== Text for analysis ==
▶

Interest income increased +1.9% QoQ, which was due primarily to higher dividend income on investments. In this context, gains in 1Q14 totaled PEN25.6 million in 1Q14. These gains were primarily associated with dividends from BCI Chile and are in line with the seasonality of this component in the first quarter of every year. A 13.7% increase was posted for interest on securities, which was due primarily to more investment in Peruvian government bonds in 1Q14.

 

Interest on loans remained at levels similar to those seen in 4Q13 (-0.1% QoQ) despite loan growth (+2.1% QoQ in terms of average daily balances) due to the decrease in the average interest rates of loans in some segments, which was system-wide and the drop in average daily balances, which was mainly in higher margin segments. In this context:

 

i)Interest income for Wholesale Banking increased due to loan growth in terms of average daily balances (+3.3% QoQ), which offset the drop in average interest rates in local currency; and

 

ii)In the case of Retail Banking, and specifically in the SME segment, where averages interest rates on loans remained stable in line with the improvements made in our pricing models in 2013; the decline in Retail Banking’s portfolio due to a strategy to avoid penetrating riskier segments, which coincided with a downturn in commercial activity that led to a drop in demand throughout the system, led to a decrease in interest income. In the Mortgage segment, interest income was up QoQ, which was in line with the Bank’s focus on products such as MiVivienda, which have higher interest rates due to their risk profile.

 

In annual terms, interest income grew +13.1%, which was basically attributable to higher interest income on loans (+16.0% YoY), which was in line with the evolution of the loan portfolio and particularly with growth in Wholesale Banking (+19.8% YoY in average daily balances) and an increase in the average interest rates in LC loans for Retail Banking segments.

 

 

Interest expenses

 

The decrease in interest expenses (-6.0% QoQ) is mainly attributable to a drop in interest expenses on bonds and subordinated notes (-12.2% QoQ), which are associated with coverage swaps on BCP bonds to exchange fixed rates for variable rates and consequently reduce interest expenses for this component.

 

This Q interest expenses for deposits also declined (-11.8% QoQ), in line with a decrease in the average volume of BCP’s time deposits (without including Mibanco given that these deposits did not generate interest expenses, as indicated above), which are associated with higher funding costs. Additionally, the month of February had were fewer days, which meant that interest expenses were lower. All of the aforementioned contributed to an improvement in the cost of funding, which fell 1.77% in 1Q14.

 

19

 

In annual terms, interest expenses fell -4.7% due to lower expenses for interest on deposits(-30.2%), which was in line with the 170 bps YoY increase in core deposits (demand, savings and CTS), which are associated with lower funding costs.

◀

== Provided data ==
▶

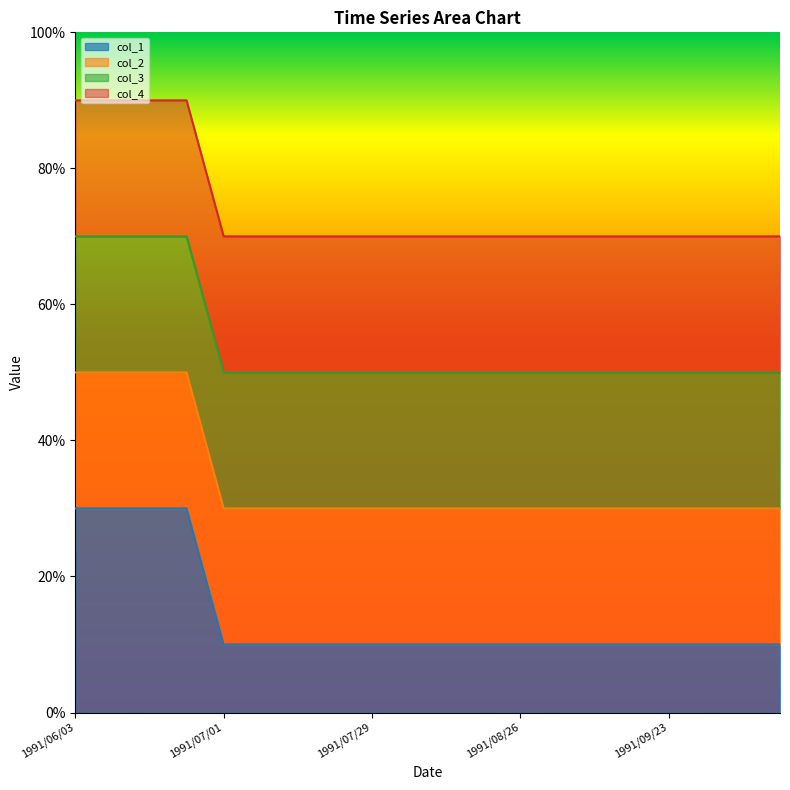

What is the lowest value of the col_4 series?

70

◀

== Exercise prompt ==
Copy everything in the bank earnings report from "In annual terms, interest income" down to "for this component.", swapping "Wholesale Banking" for "Corporate Banking" each time it occurs. The lines that come after the bank earnings report are separate material.

== Exercise output ==
In annual terms, interest income grew +13.1%, which was basically attributable to higher interest income on loans (+16.0% YoY), which was in line with the evolution of the loan portfolio and particularly with growth in Corporate Banking (+19.8% YoY in average daily balances) and an increase in the average interest rates in LC loans for Retail Banking segments.

 

 

Interest expenses

 

The decrease in interest expenses (-6.0% QoQ) is mainly attributable to a drop in interest expenses on bonds and subordinated notes (-12.2% QoQ), which are associated with coverage swaps on BCP bonds to exchange fixed rates for variable rates and consequently reduce interest expenses for this component.